# Source extract
■ ■ ■
“Paradise Found”

“Choose life.”

That phrase from the book of Deuteronomy has been popping into my mind recently. It has stayed with me since the year I tried to wade through the Bible cover-to-cover. (I was nine: I barely made it through Leviticus.) It hit me this past May at the Emmaus Project conference at the Nottawasaga Inn when, at the communion service, Presbyterians started a spontaneous conga line. It came to me last Sunday morning at Trafalgar Presbyterian as 15 or so kids sang and jumped to the Malawian song Jump with Joy, (#406 in The Book of Praise, if you want to look it up).

It  keeps popping into my mind now as I listen to Paradise Found, a companion to Sing Lustily and with Good Courage, the CD that I wrote about a few columns back. This celebration of some of the hymns of Charles Wesley again features the vocals of Steeleye Span’s Maddy Prior, again accompanied by the Carnival Band.

This CD is a treasure trove of hymns by Wesley, sung to intriguing melodies, and accompanied by interesting instrumental combinations. Like the earlier collection, Prior’s ringing and earthy vocal lines are accompanied by an eclectic assortment of strings, winds, lutes and percussion, and, although hearty declamation is what lingers in my ears after a few listenings, poignancy and quiet reverence also have a place. Many of the tune and word matches are less familiar to contemporary listeners. Others, such as Jesus, Lover of my Soul,  sung to ABERYSTWYTH, and Hail the Day that Sees Him Rise (LLANFAIR) use tunes that are often sung today.
■ ■ ■
# Requests
[1] Copy out the part of the Paradise Found column starting at "That phrase from" and ending at "look it up).".
[2] Pick up the Paradise Found column after its last sentence and keep writing it.
You won't need the listing for any of this.
■ ■ ■
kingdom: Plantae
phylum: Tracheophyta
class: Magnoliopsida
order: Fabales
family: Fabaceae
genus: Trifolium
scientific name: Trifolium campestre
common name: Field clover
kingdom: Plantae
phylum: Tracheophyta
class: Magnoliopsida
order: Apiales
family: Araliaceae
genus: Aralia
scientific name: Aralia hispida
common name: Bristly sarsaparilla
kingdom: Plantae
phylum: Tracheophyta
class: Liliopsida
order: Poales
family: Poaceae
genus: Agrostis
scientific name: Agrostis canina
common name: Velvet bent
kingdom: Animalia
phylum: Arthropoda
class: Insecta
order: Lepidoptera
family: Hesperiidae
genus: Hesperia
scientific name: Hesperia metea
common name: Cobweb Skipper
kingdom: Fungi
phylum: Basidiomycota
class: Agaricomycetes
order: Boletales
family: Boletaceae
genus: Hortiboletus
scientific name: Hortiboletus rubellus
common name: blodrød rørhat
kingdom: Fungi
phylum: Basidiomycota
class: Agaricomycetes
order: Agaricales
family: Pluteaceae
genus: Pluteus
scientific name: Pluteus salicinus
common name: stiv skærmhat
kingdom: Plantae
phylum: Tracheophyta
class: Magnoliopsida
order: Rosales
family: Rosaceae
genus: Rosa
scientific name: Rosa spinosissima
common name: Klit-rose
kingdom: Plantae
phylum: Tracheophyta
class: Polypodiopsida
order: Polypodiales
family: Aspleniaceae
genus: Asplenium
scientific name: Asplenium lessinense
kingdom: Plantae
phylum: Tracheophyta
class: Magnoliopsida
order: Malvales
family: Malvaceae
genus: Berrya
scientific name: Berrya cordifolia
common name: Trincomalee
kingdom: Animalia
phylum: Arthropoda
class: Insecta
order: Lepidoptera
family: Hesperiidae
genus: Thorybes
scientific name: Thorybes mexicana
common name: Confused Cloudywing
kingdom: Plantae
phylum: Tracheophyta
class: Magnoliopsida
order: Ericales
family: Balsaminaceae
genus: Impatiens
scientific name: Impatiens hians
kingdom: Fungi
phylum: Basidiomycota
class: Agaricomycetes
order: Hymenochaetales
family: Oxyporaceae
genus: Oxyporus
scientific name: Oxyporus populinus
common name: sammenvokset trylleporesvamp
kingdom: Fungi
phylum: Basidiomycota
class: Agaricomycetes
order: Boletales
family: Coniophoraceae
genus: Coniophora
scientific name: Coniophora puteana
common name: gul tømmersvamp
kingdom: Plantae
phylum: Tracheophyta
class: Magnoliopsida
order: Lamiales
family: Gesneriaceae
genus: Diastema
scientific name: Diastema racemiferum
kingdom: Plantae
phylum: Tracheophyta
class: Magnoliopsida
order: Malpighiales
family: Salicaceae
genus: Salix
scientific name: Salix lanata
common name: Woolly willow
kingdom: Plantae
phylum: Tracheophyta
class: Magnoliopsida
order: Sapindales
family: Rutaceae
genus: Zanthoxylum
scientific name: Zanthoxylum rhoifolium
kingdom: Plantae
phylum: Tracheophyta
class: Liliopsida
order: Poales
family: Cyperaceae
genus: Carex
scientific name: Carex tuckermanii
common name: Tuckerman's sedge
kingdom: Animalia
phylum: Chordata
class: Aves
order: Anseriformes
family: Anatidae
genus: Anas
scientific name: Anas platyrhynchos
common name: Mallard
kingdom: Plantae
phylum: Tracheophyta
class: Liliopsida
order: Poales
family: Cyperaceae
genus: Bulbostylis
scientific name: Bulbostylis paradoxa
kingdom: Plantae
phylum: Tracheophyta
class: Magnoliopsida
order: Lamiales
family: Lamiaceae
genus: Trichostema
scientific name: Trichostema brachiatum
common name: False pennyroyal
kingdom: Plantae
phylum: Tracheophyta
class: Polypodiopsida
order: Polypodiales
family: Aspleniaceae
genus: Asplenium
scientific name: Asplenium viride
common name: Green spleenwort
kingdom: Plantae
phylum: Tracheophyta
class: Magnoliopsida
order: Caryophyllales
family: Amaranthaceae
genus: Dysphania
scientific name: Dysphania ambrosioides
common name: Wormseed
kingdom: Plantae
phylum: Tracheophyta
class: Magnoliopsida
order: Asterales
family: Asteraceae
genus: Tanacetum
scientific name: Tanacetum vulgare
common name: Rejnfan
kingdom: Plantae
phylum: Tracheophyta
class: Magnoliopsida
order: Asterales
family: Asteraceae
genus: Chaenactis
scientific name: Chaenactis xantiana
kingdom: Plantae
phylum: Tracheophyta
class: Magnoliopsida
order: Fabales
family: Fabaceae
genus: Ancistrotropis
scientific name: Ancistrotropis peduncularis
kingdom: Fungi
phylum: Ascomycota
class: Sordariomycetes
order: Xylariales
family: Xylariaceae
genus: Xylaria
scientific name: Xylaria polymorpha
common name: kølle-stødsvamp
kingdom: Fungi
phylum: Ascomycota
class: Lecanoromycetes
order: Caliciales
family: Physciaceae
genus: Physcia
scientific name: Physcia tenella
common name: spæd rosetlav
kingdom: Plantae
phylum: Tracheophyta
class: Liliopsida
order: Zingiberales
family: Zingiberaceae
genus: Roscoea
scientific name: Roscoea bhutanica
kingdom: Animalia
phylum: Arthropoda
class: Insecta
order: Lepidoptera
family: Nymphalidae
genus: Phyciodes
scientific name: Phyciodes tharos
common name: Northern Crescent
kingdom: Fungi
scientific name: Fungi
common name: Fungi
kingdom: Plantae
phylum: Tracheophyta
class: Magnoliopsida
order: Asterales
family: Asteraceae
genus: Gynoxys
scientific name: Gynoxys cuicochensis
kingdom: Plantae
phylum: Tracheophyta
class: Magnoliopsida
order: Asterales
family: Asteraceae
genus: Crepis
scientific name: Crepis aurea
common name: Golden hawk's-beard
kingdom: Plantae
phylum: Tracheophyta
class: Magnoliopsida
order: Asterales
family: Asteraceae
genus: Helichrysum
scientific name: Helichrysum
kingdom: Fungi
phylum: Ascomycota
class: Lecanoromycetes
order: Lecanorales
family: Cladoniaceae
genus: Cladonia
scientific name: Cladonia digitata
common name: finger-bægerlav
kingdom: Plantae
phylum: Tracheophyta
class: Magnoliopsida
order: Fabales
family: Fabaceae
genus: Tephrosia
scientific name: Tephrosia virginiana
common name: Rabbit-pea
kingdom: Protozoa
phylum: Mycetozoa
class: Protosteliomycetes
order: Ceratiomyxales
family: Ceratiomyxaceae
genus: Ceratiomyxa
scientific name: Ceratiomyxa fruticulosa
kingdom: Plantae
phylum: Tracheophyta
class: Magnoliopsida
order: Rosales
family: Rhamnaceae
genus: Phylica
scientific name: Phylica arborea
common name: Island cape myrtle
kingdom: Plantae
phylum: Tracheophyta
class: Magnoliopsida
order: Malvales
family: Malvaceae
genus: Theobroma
■ ■ ■
# Answers provided
[1]
That phrase from the book of Deuteronomy has been popping into my mind recently. It has stayed with me since the year I tried to wade through the Bible cover-to-cover. (I was nine: I barely made it through Leviticus.) It hit me this past May at the Emmaus Project conference at the Nottawasaga Inn when, at the communion service, Presbyterians started a spontaneous conga line. It came to me last Sunday morning at Trafalgar Presbyterian as 15 or so kids sang and jumped to the Malawian song Jump with Joy, (#406 in The Book of Praise, if you want to look it up).

[2]
Come On, My Partners in Distress, with its rough-hewn harmony and seemingly unstudied vocal technique is followed by the wrenching Dead! Dead! The Child I Lov’d so Well. That hymn features a interpolation of John Dowland’s famous pavan, Lachrimae Antiquae. Arranger Andrew Watts preserves the call-and-response structure of Hail the Day and Soldiers of Christ Arise, (a feature usually passed over on a regular Sunday morning), offers a folk-picking accompaniment in the song Come Away to the Skies, and presents a number of other hymns in a gallery band style so effectively used in Sing Lustily and with Good Courage. But it’s My God, I Am Thine that is running on Repeat Play in my brain. Combining elements of full band (including military drum), a capella, solo, and call-and-response, it makes me feel that this is the kind of life and vitality that we can experience when we sing hymns together.

Of course, sometimes to “choose life” means to choose a classic hymn and present it in familiar musical garb. But sometimes to renew and revitalize the way we experience a hymn means to consider it in a different light—and that might mean playing it as it might have been originally been played. Maddy Prior and the Carnival Band’s Paradise Found succeeds in doing just that.

Looking ahead to Christmas (it’s never too soon for church musicians and Christmas gift buyers) Prior and company have also recorded several CDs of Christmas carols, all with a similar eclectic mix: A Tapestry of Carols and Carols and Capers.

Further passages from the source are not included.